What the task requires: Can you turn every line of the data below into a numbered list, leaving out any blank lines?
╭──
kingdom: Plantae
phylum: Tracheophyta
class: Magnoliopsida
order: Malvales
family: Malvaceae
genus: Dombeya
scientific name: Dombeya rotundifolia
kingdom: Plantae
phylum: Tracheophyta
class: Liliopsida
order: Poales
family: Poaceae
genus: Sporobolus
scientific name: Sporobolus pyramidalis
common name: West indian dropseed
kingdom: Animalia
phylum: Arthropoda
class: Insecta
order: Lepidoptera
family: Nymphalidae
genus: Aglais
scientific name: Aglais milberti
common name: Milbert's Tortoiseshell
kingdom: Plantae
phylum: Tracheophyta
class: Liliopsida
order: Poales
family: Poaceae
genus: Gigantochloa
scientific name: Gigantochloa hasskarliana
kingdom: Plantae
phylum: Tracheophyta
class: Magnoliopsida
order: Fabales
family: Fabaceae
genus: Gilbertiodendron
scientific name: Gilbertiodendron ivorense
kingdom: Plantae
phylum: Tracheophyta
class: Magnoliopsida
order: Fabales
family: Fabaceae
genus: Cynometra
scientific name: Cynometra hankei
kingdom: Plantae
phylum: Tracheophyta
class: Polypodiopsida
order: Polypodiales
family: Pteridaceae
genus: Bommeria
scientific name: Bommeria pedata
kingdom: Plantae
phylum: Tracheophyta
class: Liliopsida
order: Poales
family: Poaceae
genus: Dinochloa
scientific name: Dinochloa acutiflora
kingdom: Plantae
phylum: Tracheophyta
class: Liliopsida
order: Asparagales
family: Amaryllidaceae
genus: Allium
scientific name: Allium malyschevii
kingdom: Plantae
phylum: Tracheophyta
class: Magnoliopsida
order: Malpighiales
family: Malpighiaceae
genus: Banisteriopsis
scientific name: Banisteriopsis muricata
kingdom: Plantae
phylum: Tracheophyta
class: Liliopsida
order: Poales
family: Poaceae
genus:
╰──
Response to this exercise:
1. kingdom: Plantae
2. phylum: Tracheophyta
3. class: Magnoliopsida
4. order: Malvales
5. family: Malvaceae
6. genus: Dombeya
7. scientific name: Dombeya rotundifolia
8. kingdom: Plantae
9. phylum: Tracheophyta
10. class: Liliopsida
11. order: Poales
12. family: Poaceae
13. genus: Sporobolus
14. scientific name: Sporobolus pyramidalis
15. common name: West indian dropseed
16. kingdom: Animalia
17. phylum: Arthropoda
18. class: Insecta
19. order: Lepidoptera
20. family: Nymphalidae
21. genus: Aglais
22. scientific name: Aglais milberti
23. common name: Milbert's Tortoiseshell
24. kingdom: Plantae
25. phylum: Tracheophyta
26. class: Liliopsida
27. order: Poales
28. family: Poaceae
29. genus: Gigantochloa
30. scientific name: Gigantochloa hasskarliana
31. kingdom: Plantae
32. phylum: Tracheophyta
33. class: Magnoliopsida
34. order: Fabales
35. family: Fabaceae
36. genus: Gilbertiodendron
37. scientific name: Gilbertiodendron ivorense
38. kingdom: Plantae
39. phylum: Tracheophyta
40. class: Magnoliopsida
41. order: Fabales
42. family: Fabaceae
43. genus: Cynometra
44. scientific name: Cynometra hankei
45. kingdom: Plantae
46. phylum: Tracheophyta
47. class: Polypodiopsida
48. order: Polypodiales
49. family: Pteridaceae
50. genus: Bommeria
51. scientific name: Bommeria pedata
52. kingdom: Plantae
53. phylum: Tracheophyta
54. class: Liliopsida
55. order: Poales
56. family: Poaceae
57. genus: Dinochloa
58. scientific name: Dinochloa acutiflora
59. kingdom: Plantae
60. phylum: Tracheophyta
61. class: Liliopsida
62. order: Asparagales
63. family: Amaryllidaceae
64. genus: Allium
65. scientific name: Allium malyschevii
66. kingdom: Plantae
67. phylum: Tracheophyta
68. class: Magnoliopsida
69. order: Malpighiales
70. family: Malpighiaceae
71. genus: Banisteriopsis
72. scientific name: Banisteriopsis muricata
73. kingdom: Plantae
74. phylum: Tracheophyta
75. class: Liliopsida
76. order: Poales
77. family: Poaceae
78. genus:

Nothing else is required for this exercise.